- _DATA FOR THIS TASK_:

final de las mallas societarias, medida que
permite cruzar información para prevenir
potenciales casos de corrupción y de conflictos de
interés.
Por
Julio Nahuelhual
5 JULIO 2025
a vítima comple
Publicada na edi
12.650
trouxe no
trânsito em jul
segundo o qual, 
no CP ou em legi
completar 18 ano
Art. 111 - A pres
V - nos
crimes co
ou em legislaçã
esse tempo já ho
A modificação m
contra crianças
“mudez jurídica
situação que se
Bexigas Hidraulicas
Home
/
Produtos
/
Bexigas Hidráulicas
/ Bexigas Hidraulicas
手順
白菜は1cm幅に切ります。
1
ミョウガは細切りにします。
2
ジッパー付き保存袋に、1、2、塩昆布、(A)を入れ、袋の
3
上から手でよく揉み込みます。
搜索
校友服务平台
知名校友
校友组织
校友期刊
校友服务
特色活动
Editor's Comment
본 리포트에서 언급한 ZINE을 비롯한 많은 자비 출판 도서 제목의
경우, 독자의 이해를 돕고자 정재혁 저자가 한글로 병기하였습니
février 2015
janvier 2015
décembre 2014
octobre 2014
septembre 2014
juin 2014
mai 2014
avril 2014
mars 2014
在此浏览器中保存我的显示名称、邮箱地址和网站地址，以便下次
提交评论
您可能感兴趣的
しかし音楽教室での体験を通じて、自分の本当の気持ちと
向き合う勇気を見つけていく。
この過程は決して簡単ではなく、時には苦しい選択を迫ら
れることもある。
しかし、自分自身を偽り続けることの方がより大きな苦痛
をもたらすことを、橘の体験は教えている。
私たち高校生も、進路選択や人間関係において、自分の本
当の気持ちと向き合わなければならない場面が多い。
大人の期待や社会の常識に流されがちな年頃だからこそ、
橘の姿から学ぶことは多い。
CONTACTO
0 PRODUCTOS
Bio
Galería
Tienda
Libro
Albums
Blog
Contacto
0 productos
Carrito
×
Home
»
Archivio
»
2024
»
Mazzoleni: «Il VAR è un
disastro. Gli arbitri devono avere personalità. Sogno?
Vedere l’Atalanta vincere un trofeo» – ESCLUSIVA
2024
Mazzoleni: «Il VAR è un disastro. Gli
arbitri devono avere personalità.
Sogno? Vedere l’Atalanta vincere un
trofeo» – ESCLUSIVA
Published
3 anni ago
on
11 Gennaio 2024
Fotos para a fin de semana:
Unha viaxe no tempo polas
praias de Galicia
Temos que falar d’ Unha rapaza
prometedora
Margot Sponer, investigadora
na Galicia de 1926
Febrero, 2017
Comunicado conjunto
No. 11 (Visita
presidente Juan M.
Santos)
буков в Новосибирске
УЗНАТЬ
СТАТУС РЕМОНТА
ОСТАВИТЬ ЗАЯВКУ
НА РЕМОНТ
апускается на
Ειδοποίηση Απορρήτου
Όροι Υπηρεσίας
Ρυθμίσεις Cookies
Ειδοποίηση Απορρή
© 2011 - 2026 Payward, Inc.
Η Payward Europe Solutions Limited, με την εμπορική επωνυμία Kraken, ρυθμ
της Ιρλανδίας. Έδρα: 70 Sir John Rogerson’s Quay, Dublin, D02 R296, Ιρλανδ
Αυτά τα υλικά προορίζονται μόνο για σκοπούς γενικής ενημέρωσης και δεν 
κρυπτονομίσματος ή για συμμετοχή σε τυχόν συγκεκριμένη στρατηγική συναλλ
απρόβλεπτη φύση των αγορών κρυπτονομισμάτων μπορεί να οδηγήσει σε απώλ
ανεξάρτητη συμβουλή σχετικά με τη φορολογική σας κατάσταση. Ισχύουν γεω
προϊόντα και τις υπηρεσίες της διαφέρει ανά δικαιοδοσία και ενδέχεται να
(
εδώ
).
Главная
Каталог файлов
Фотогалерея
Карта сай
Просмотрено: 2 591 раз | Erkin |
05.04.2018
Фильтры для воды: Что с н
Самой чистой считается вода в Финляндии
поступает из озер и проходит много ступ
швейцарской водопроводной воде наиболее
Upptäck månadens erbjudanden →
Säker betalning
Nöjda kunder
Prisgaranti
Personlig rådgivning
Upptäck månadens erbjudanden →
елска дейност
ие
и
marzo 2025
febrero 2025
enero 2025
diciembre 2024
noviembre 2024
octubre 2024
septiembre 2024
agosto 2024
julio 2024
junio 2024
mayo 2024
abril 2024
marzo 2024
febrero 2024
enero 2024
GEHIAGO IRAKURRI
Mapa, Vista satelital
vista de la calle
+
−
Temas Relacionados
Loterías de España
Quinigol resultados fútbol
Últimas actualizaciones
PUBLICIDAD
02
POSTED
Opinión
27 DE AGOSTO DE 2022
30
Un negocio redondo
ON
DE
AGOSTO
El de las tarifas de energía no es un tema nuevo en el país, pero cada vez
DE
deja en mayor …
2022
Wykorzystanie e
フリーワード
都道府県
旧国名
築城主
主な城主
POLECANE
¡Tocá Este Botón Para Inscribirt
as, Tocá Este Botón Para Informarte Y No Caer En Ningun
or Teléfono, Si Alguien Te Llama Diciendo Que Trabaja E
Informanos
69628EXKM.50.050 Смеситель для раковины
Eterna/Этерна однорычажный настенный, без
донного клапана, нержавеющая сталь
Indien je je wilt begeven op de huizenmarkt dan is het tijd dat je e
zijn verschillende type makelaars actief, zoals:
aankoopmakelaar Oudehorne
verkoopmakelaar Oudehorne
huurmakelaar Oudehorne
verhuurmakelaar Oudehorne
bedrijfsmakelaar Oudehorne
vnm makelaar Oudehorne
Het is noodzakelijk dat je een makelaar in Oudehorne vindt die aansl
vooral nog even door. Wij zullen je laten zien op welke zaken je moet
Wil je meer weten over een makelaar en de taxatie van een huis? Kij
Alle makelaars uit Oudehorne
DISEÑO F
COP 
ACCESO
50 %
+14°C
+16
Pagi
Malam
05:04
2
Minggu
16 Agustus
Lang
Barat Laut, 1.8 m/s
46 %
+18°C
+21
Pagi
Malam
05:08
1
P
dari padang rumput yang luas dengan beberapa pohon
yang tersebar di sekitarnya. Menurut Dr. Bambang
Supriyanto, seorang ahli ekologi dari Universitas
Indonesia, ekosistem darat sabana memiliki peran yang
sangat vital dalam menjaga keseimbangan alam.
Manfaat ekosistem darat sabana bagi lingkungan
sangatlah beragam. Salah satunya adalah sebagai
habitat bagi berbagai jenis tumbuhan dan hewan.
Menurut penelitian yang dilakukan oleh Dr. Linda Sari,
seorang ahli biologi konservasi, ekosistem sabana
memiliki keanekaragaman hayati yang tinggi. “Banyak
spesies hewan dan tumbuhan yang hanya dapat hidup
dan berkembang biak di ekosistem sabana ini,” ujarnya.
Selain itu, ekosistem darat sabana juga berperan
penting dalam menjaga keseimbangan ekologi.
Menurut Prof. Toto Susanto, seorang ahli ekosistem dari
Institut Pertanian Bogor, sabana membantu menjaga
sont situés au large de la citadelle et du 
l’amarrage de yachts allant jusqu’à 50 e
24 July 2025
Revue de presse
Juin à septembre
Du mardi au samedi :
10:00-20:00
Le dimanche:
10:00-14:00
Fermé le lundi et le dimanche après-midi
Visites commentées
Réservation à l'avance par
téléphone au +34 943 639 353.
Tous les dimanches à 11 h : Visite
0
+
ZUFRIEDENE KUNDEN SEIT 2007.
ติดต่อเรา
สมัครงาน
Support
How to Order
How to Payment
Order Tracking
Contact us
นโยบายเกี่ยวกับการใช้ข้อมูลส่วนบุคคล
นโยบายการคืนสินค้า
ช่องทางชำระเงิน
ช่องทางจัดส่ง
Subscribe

- _WHAT YOU WILL DO_: Could you give these entries again with "Atalanta" switched to "Inter" throughout and every other line left unchanged?

- _RESULT OF THIS EXERCISE_:
final de las mallas societarias, medida que
permite cruzar información para prevenir
potenciales casos de corrupción y de conflictos de
interés.
Por
Julio Nahuelhual
5 JULIO 2025
a vítima comple
Publicada na edi
12.650
trouxe no
trânsito em jul
segundo o qual, 
no CP ou em legi
completar 18 ano
Art. 111 - A pres
V - nos
crimes co
ou em legislaçã
esse tempo já ho
A modificação m
contra crianças
“mudez jurídica
situação que se
Bexigas Hidraulicas
Home
/
Produtos
/
Bexigas Hidráulicas
/ Bexigas Hidraulicas
手順
白菜は1cm幅に切ります。
1
ミョウガは細切りにします。
2
ジッパー付き保存袋に、1、2、塩昆布、(A)を入れ、袋の
3
上から手でよく揉み込みます。
搜索
校友服务平台
知名校友
校友组织
校友期刊
校友服务
特色活动
Editor's Comment
본 리포트에서 언급한 ZINE을 비롯한 많은 자비 출판 도서 제목의
경우, 독자의 이해를 돕고자 정재혁 저자가 한글로 병기하였습니
février 2015
janvier 2015
décembre 2014
octobre 2014
septembre 2014
juin 2014
mai 2014
avril 2014
mars 2014
在此浏览器中保存我的显示名称、邮箱地址和网站地址，以便下次
提交评论
您可能感兴趣的
しかし音楽教室での体験を通じて、自分の本当の気持ちと
向き合う勇気を見つけていく。
この過程は決して簡単ではなく、時には苦しい選択を迫ら
れることもある。
しかし、自分自身を偽り続けることの方がより大きな苦痛
をもたらすことを、橘の体験は教えている。
私たち高校生も、進路選択や人間関係において、自分の本
当の気持ちと向き合わなければならない場面が多い。
大人の期待や社会の常識に流されがちな年頃だからこそ、
橘の姿から学ぶことは多い。
CONTACTO
0 PRODUCTOS
Bio
Galería
Tienda
Libro
Albums
Blog
Contacto
0 productos
Carrito
×
Home
»
Archivio
»
2024
»
Mazzoleni: «Il VAR è un
disastro. Gli arbitri devono avere personalità. Sogno?
Vedere l’Inter vincere un trofeo» – ESCLUSIVA
2024
Mazzoleni: «Il VAR è un disastro. Gli
arbitri devono avere personalità.
Sogno? Vedere l’Inter vincere un
trofeo» – ESCLUSIVA
Published
3 anni ago
on
11 Gennaio 2024
Fotos para a fin de semana:
Unha viaxe no tempo polas
praias de Galicia
Temos que falar d’ Unha rapaza
prometedora
Margot Sponer, investigadora
na Galicia de 1926
Febrero, 2017
Comunicado conjunto
No. 11 (Visita
presidente Juan M.
Santos)
буков в Новосибирске
УЗНАТЬ
СТАТУС РЕМОНТА
ОСТАВИТЬ ЗАЯВКУ
НА РЕМОНТ
апускается на
Ειδοποίηση Απορρήτου
Όροι Υπηρεσίας
Ρυθμίσεις Cookies
Ειδοποίηση Απορρή
© 2011 - 2026 Payward, Inc.
Η Payward Europe Solutions Limited, με την εμπορική επωνυμία Kraken, ρυθμ
της Ιρλανδίας. Έδρα: 70 Sir John Rogerson’s Quay, Dublin, D02 R296, Ιρλανδ
Αυτά τα υλικά προορίζονται μόνο για σκοπούς γενικής ενημέρωσης και δεν 
κρυπτονομίσματος ή για συμμετοχή σε τυχόν συγκεκριμένη στρατηγική συναλλ
απρόβλεπτη φύση των αγορών κρυπτονομισμάτων μπορεί να οδηγήσει σε απώλ
ανεξάρτητη συμβουλή σχετικά με τη φορολογική σας κατάσταση. Ισχύουν γεω
προϊόντα και τις υπηρεσίες της διαφέρει ανά δικαιοδοσία και ενδέχεται να
(
εδώ
).
Главная
Каталог файлов
Фотогалерея
Карта сай
Просмотрено: 2 591 раз | Erkin |
05.04.2018
Фильтры для воды: Что с н
Самой чистой считается вода в Финляндии
поступает из озер и проходит много ступ
швейцарской водопроводной воде наиболее
Upptäck månadens erbjudanden →
Säker betalning
Nöjda kunder
Prisgaranti
Personlig rådgivning
Upptäck månadens erbjudanden →
елска дейност
ие
и
marzo 2025
febrero 2025
enero 2025
diciembre 2024
noviembre 2024
octubre 2024
septiembre 2024
agosto 2024
julio 2024
junio 2024
mayo 2024
abril 2024
marzo 2024
febrero 2024
enero 2024
GEHIAGO IRAKURRI
Mapa, Vista satelital
vista de la calle
+
−
Temas Relacionados
Loterías de España
Quinigol resultados fútbol
Últimas actualizaciones
PUBLICIDAD
02
POSTED
Opinión
27 DE AGOSTO DE 2022
30
Un negocio redondo
ON
DE
AGOSTO
El de las tarifas de energía no es un tema nuevo en el país, pero cada vez
DE
deja en mayor …
2022
Wykorzystanie e
フリーワード
都道府県
旧国名
築城主
主な城主
POLECANE
¡Tocá Este Botón Para Inscribirt
as, Tocá Este Botón Para Informarte Y No Caer En Ningun
or Teléfono, Si Alguien Te Llama Diciendo Que Trabaja E
Informanos
69628EXKM.50.050 Смеситель для раковины
Eterna/Этерна однорычажный настенный, без
донного клапана, нержавеющая сталь
Indien je je wilt begeven op de huizenmarkt dan is het tijd dat je e
zijn verschillende type makelaars actief, zoals:
aankoopmakelaar Oudehorne
verkoopmakelaar Oudehorne
huurmakelaar Oudehorne
verhuurmakelaar Oudehorne
bedrijfsmakelaar Oudehorne
vnm makelaar Oudehorne
Het is noodzakelijk dat je een makelaar in Oudehorne vindt die aansl
vooral nog even door. Wij zullen je laten zien op welke zaken je moet
Wil je meer weten over een makelaar en de taxatie van een huis? Kij
Alle makelaars uit Oudehorne
DISEÑO F
COP 
ACCESO
50 %
+14°C
+16
Pagi
Malam
05:04
2
Minggu
16 Agustus
Lang
Barat Laut, 1.8 m/s
46 %
+18°C
+21
Pagi
Malam
05:08
1
P
dari padang rumput yang luas dengan beberapa pohon
yang tersebar di sekitarnya. Menurut Dr. Bambang
Supriyanto, seorang ahli ekologi dari Universitas
Indonesia, ekosistem darat sabana memiliki peran yang
sangat vital dalam menjaga keseimbangan alam.
Manfaat ekosistem darat sabana bagi lingkungan
sangatlah beragam. Salah satunya adalah sebagai
habitat bagi berbagai jenis tumbuhan dan hewan.
Menurut penelitian yang dilakukan oleh Dr. Linda Sari,
seorang ahli biologi konservasi, ekosistem sabana
memiliki keanekaragaman hayati yang tinggi. “Banyak
spesies hewan dan tumbuhan yang hanya dapat hidup
dan berkembang biak di ekosistem sabana ini,” ujarnya.
Selain itu, ekosistem darat sabana juga berperan
penting dalam menjaga keseimbangan ekologi.
Menurut Prof. Toto Susanto, seorang ahli ekosistem dari
Institut Pertanian Bogor, sabana membantu menjaga
sont situés au large de la citadelle et du 
l’amarrage de yachts allant jusqu’à 50 e
24 July 2025
Revue de presse
Juin à septembre
Du mardi au samedi :
10:00-20:00
Le dimanche:
10:00-14:00
Fermé le lundi et le dimanche après-midi
Visites commentées
Réservation à l'avance par
téléphone au +34 943 639 353.
Tous les dimanches à 11 h : Visite
0
+
ZUFRIEDENE KUNDEN SEIT 2007.
ติดต่อเรา
สมัครงาน
Support
How to Order
How to Payment
Order Tracking
Contact us
นโยบายเกี่ยวกับการใช้ข้อมูลส่วนบุคคล
นโยบายการคืนสินค้า
ช่องทางชำระเงิน
ช่องทางจัดส่ง
Subscribe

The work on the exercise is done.